Today, I’m delighted to announce that Dr. Steve Klasko, as Senior Vice President of USF Health, is launching a new initiative.
Given the growing pace of hospital consolidations and healthcare changes, Dr. Klasko and I will be presenting to our board of trustees an exciting proposal that will represent a new form of hospital-university collaboration.
This new entity, titled the USF HEALTH SYSTEM, is a vehicle for creative partnerships between hospitals and the University of South Florida. This is in addition to our existing relationships, including Tampa General Hospital and others.
The exciting first step is that Lakeland Regional Medical Center will be working with its board to join USF as a member of the USF HEALTH SYSTEM.
This means we will work together to create as many as 250 new residency positions at Lakeland Regional.
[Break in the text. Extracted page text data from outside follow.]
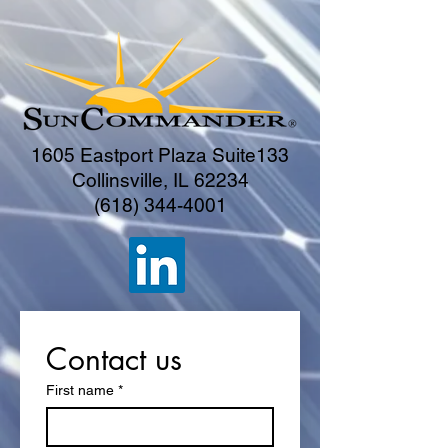
1605 Eastport Plaza Suite133
Collinsville, IL 62234
(618) 344-4001
Contact us
First name
*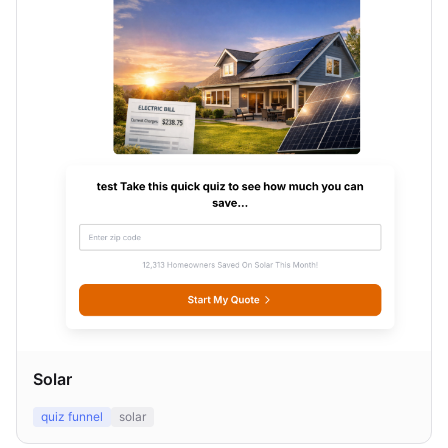
Solar
quiz funnel
solar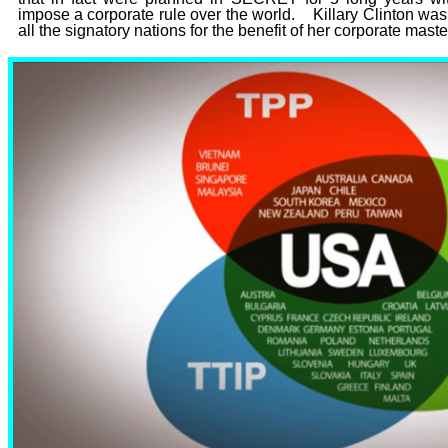
impose a corporate rule over the world. Killary Clinton was
all the signatory nations for the benefit of her corporate mast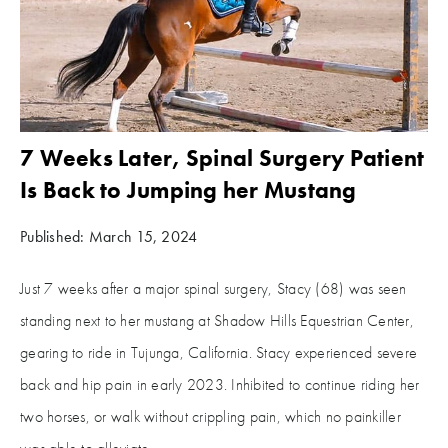
7 Weeks Later, Spinal Surgery Patient
Is Back to Jumping her Mustang
Published: March 15, 2024
Just 7 weeks after a major spinal surgery, Stacy (68) was seen
standing next to her mustang at Shadow Hills Equestrian Center,
gearing to ride in Tujunga, California. Stacy experienced severe
back and hip pain in early 2023. Inhibited to continue riding her
two horses, or walk without crippling pain, which no painkiller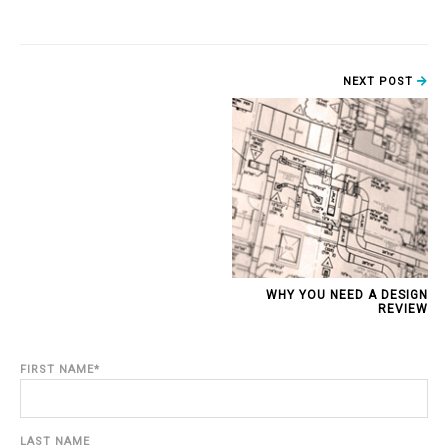
NEXT POST
WHY YOU NEED A DESIGN
REVIEW
FIRST NAME
*
LAST NAME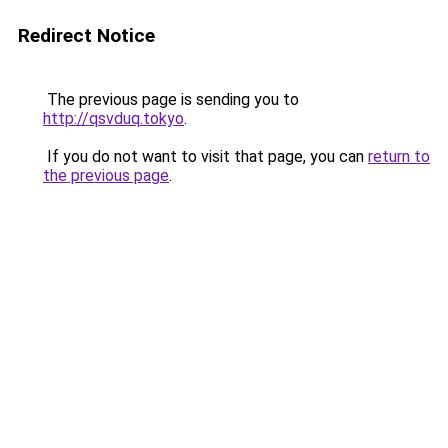
Redirect Notice
The previous page is sending you to
http://qsvduq.tokyo
.
If you do not want to visit that page, you can
return to
the previous page
.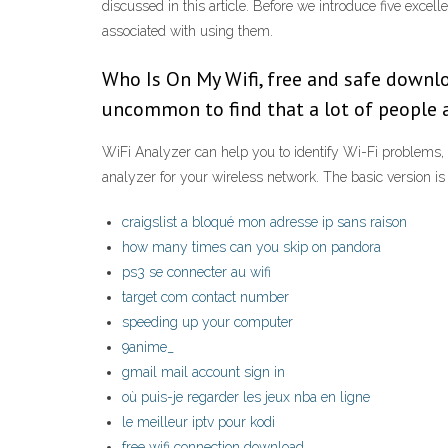
discussed in this article. Before we introduce five excel
associated with using them.
Who Is On My Wifi, free and safe downloa
uncommon to find that a lot of people 
WiFi Analyzer can help you to identify Wi-Fi problems, f
analyzer for your wireless network. The basic version i
craigslist a bloqué mon adresse ip sans raison
how many times can you skip on pandora
ps3 se connecter au wifi
target com contact number
speeding up your computer
9anime_
gmail mail account sign in
où puis-je regarder les jeux nba en ligne
le meilleur iptv pour kodi
free wifi connection download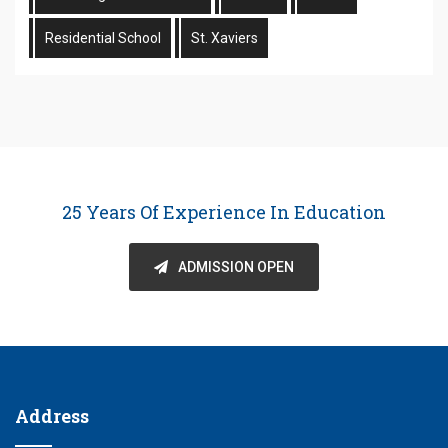
Residential School
St. Xaviers
25 Years Of Experience In Education
ADMISSION OPEN
Address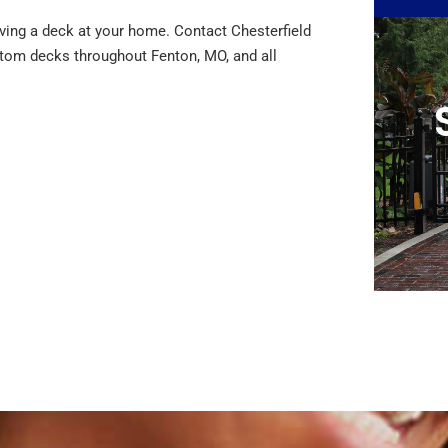
ving a deck at your home. Contact Chesterfield
tom decks throughout Fenton, MO, and all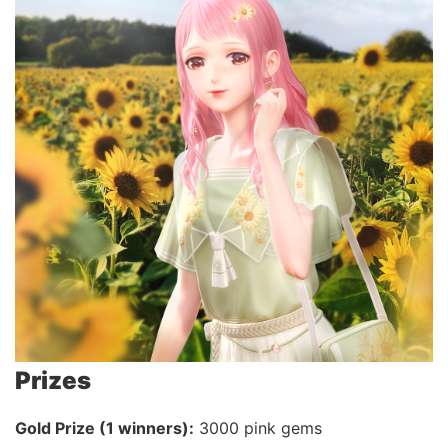
Prizes
Gold Prize (1 winners):
3000 pink gems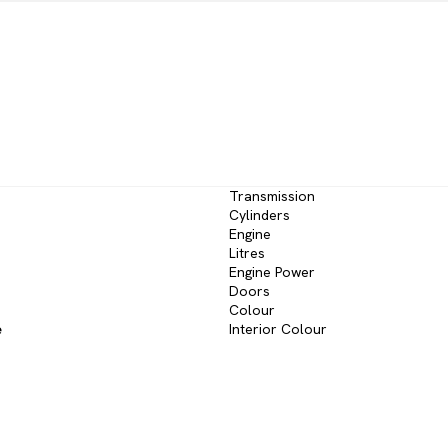
Transmission
Cylinders
Engine
Litres
Engine Power
Doors
Colour
e
Interior Colour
As a result, USF may soon have the largest residency program in the state of Florida, and the most diverse in terms of specialties.
The real winners in this partnership will be patients. Our state needs doctors prepared to evolve with our population, and this hospital partnership will do exactly that.
Let me tell you about Lakeland Regional Medical Center, which has 851 beds. It treats 165,000 people in its emergency room, making it the busiest emergency department in the state.
The hospital’s President and CEO, Dr Elaine Thompson, is with us today. She has led teaching hospitals around the country, and deeply values the role of an academic medical center in transforming a community. She will join our leadership team in creating this new partnership.
I’d like to acknowledge Dr. Elaine Thompson. Thank you Elaine.
In addition to this new partnership, there are many more. Our friends and our community have stepped up to support this great university in new and powerful ways.
One important key to our financial success is the investment of our community, our friends and our partners. Our friends recognize that the USF System is the incubator of ideas for the future, and the recovery of our economy. I especially want to highlight and thank the Tampa Bay Lightning for sponsoring our exciting new MBA in sports and entertainment. The Lightning have created a model for engaged learning for our students. They have been fantastic partners.
It appeared impossible years ago, but we are now closing in on the record goal of a 600-million-dollar comprehensive campaign. When we hit that milestone, Senior Vice President Joel Momberg will be able to take a weekend off.
Only a month after the excitement of the Olympics, I have to say it feels as though the Olympics is played out every day right here in USF Athletics. We see that excitement from the spectacular new facilities on the Tampa campus, from our newly renovated Sun Dome, to the waters of St. Petersburg and Sarasota. The integration of athletics into our academic programs is remarkable, thanks to Athletic Director Doug Woolard.
What all of you do is create a path to success. You create a path to success for our undergraduate students seeking to grow. You create a path to success for our graduate students, who are becoming the CEO’s of their own lives. You create a path to success in curing disease and expanding knowledge. You make innovation and creativity and critical thinking possible. This university … THIS top 50 research university … with over 411-million of research … IS the path to success. And it IS the American dream. Thank YOU for making this dream a success.
Years ago, we realized that every time someone said the University of South Florida System couldn’t do something, we did it. That’s why we earned the reputation of being Unstoppable, and why I continue to believe this university system is unstoppable.